▶ [Goal of the exercise]
Please output the entries that follow exactly, without a single image.

▶ [Exercise material]

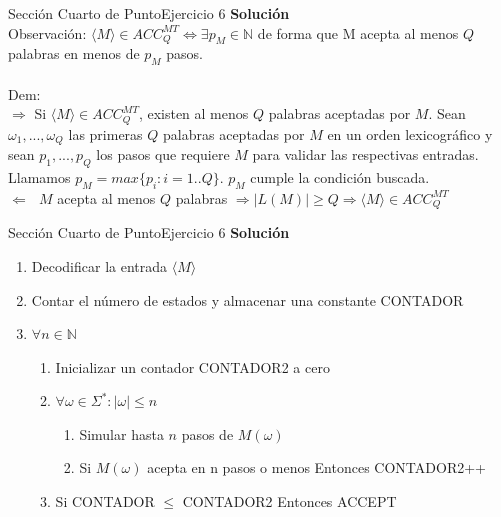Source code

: \documentclass[10pt, envcountsect, presentation, aspectratio=169]{beamer}
\begin{document}
\begin{frame}{Sección Cuarto de Punto}{Ejercicio 6}
    \textbf{Solución}\\
    Observación: $\langle M \rangle \in ACC_{Q}^{MT} \Leftrightarrow \exists p_M \in \mathbb{N}$ de forma que M acepta al menos $Q$ palabras en menos de $p_M$ pasos.\\~\\
    Dem:\\
    $\boxed{\Rightarrow}$ Si $\langle M \rangle \in ACC_{Q}^{MT}$, existen al menos $Q$ palabras aceptadas por $M$.
    Sean $\omega_1, ..., \omega_Q$ las primeras $Q$ palabras aceptadas por $M$ en un orden lexicográfico y sean $p_1,...,p_Q$ los pasos que requiere $M$ para validar las respectivas entradas.
    Llamamos $p_M = max\{p_i:i=1..Q\}$. $p_M$ cumple la condición buscada.\\
    $\boxed{\Leftarrow} \text{ } M$ acepta al menos $Q$ palabras  $\Rightarrow |L(M)| \geq Q \Rightarrow \langle M \rangle \in ACC_{Q}^{MT}$  
\end{frame}
    


\begin{frame}{Sección Cuarto de Punto}{Ejercicio 6}
    \textbf{Solución}\\
    \begin{enumerate}
        \item Decodificar la entrada $\langle M \rangle$
        \item Contar el número de estados y almacenar una constante CONTADOR
        \item $\forall n \in \mathbb{N}$
        \begin{enumerate}
            \item Inicializar un contador CONTADOR2 a cero 
            \item $\forall \omega \in \Sigma^* : |\omega| \leq n$
            \begin{enumerate}
                \item Simular hasta $n$ pasos de $M(\omega)$
                \item Si $M(\omega)$ acepta en n pasos o menos Entonces CONTADOR2++
            \end{enumerate}
            \item Si CONTADOR $\leq$ CONTADOR2 Entonces ACCEPT
        \end{enumerate}
    \end{enumerate}
\end{frame}
\end{document}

▶ [Your response]
Source code

: \documentclass[10pt, envcountsect, presentation, aspectratio=169]{beamer}
\begin{document}
\begin{frame}{Sección Cuarto de Punto}{Ejercicio 6}
    \textbf{Solución}\\
    Observación: $\langle M \rangle \in ACC_{Q}^{MT} \Leftrightarrow \exists p_M \in \mathbb{N}$ de forma que M acepta al menos $Q$ palabras en menos de $p_M$ pasos.\\~\\
    Dem:\\
    $\boxed{\Rightarrow}$ Si $\langle M \rangle \in ACC_{Q}^{MT}$, existen al menos $Q$ palabras aceptadas por $M$.
    Sean $\omega_1, ..., \omega_Q$ las primeras $Q$ palabras aceptadas por $M$ en un orden lexicográfico y sean $p_1,...,p_Q$ los pasos que requiere $M$ para validar las respectivas entradas.
    Llamamos $p_M = max\{p_i:i=1..Q\}$. $p_M$ cumple la condición buscada.\\
    $\boxed{\Leftarrow} \text{ } M$ acepta al menos $Q$ palabras  $\Rightarrow |L(M)| \geq Q \Rightarrow \langle M \rangle \in ACC_{Q}^{MT}$  
\end{frame}
    


\begin{frame}{Sección Cuarto de Punto}{Ejercicio 6}
    \textbf{Solución}\\
    \begin{enumerate}
        \item Decodificar la entrada $\langle M \rangle$
        \item Contar el número de estados y almacenar una constante CONTADOR
        \item $\forall n \in \mathbb{N}$
        \begin{enumerate}
            \item Inicializar un contador CONTADOR2 a cero 
            \item $\forall \omega \in \Sigma^* : |\omega| \leq n$
            \begin{enumerate}
                \item Simular hasta $n$ pasos de $M(\omega)$
                \item Si $M(\omega)$ acepta en n pasos o menos Entonces CONTADOR2++
            \end{enumerate}
            \item Si CONTADOR $\leq$ CONTADOR2 Entonces ACCEPT
        \end{enumerate}
    \end{enumerate}
\end{frame}
\end{document}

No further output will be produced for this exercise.